— begin —

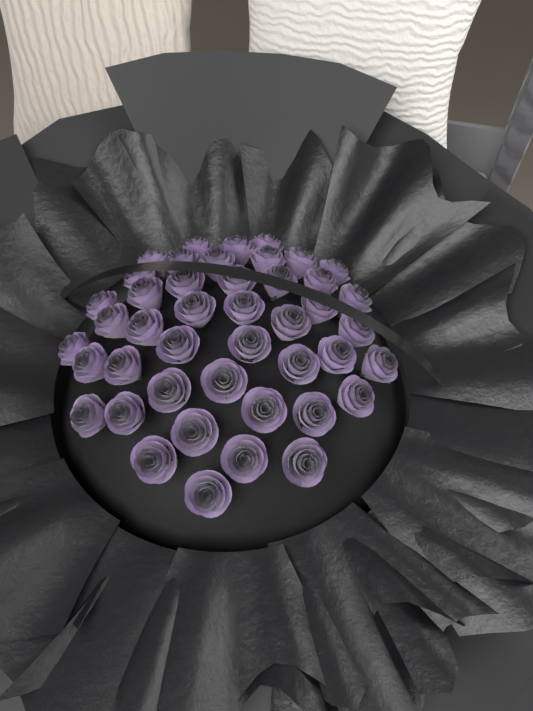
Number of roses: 44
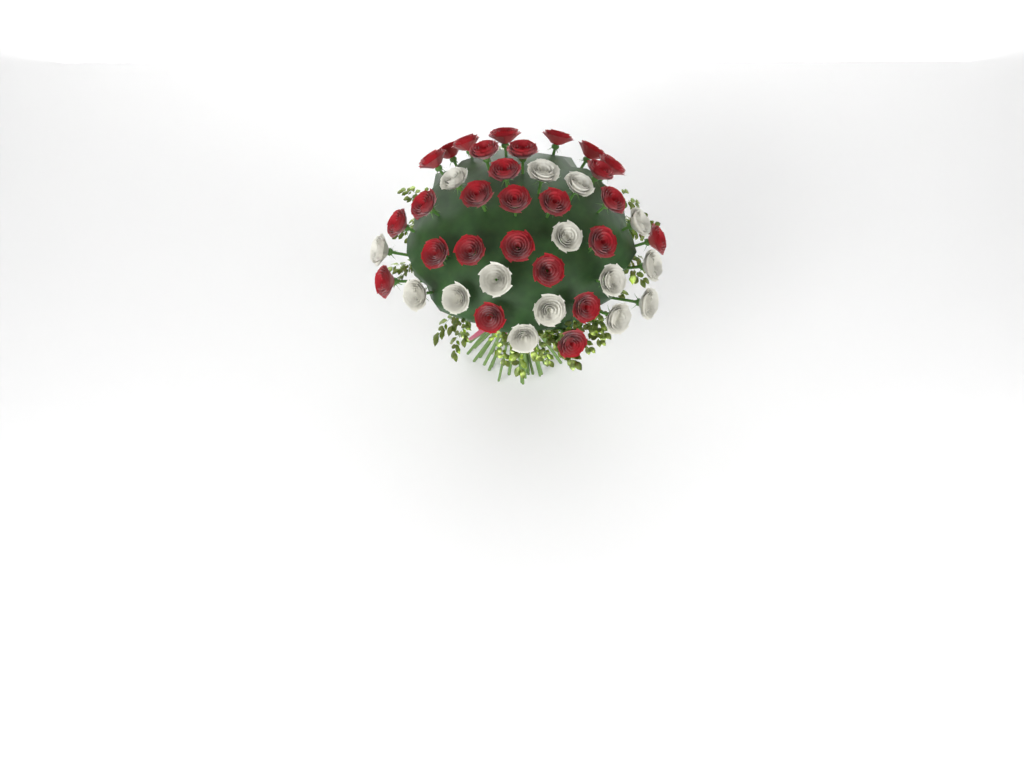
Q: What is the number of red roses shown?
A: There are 27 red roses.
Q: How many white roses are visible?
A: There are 15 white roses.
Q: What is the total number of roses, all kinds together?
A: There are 42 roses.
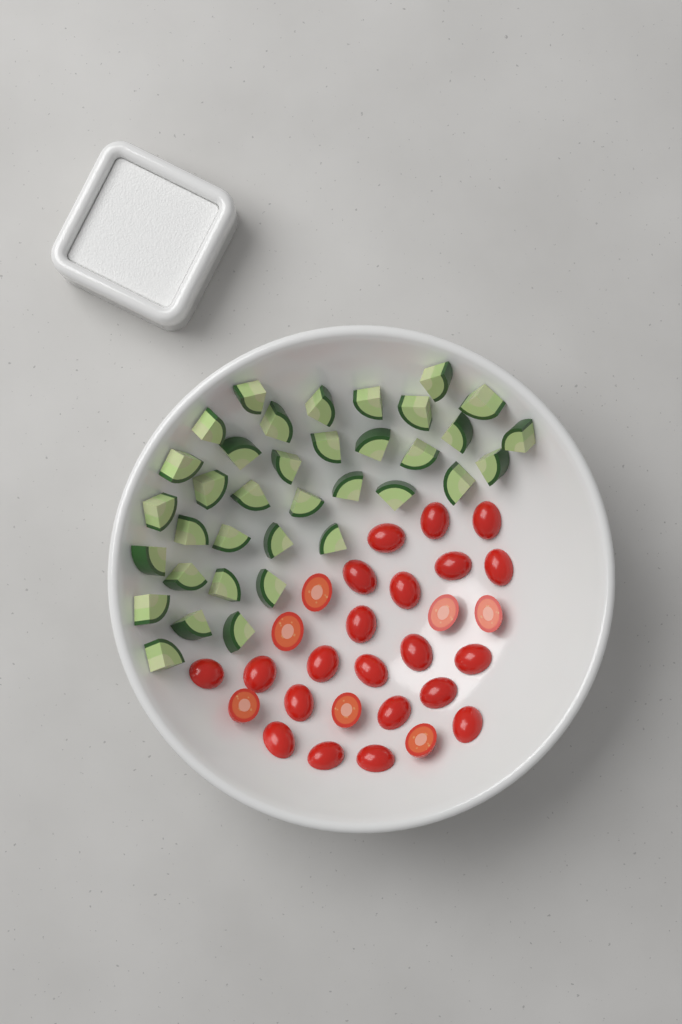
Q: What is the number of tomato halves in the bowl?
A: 28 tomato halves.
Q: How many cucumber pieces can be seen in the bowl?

— end —

What to do: Copy out every item above word for word, leaving the pictures out.

Answer to the exercise:
Number of roses: 44
Q: What is the number of red roses shown?
A: There are 27 red roses.
Q: How many white roses are visible?
A: There are 15 white roses.
Q: What is the total number of roses, all kinds together?
A: There are 42 roses.
Q: What is the number of tomato halves in the bowl?
A: 28 tomato halves.
Q: How many cucumber pieces can be seen in the bowl?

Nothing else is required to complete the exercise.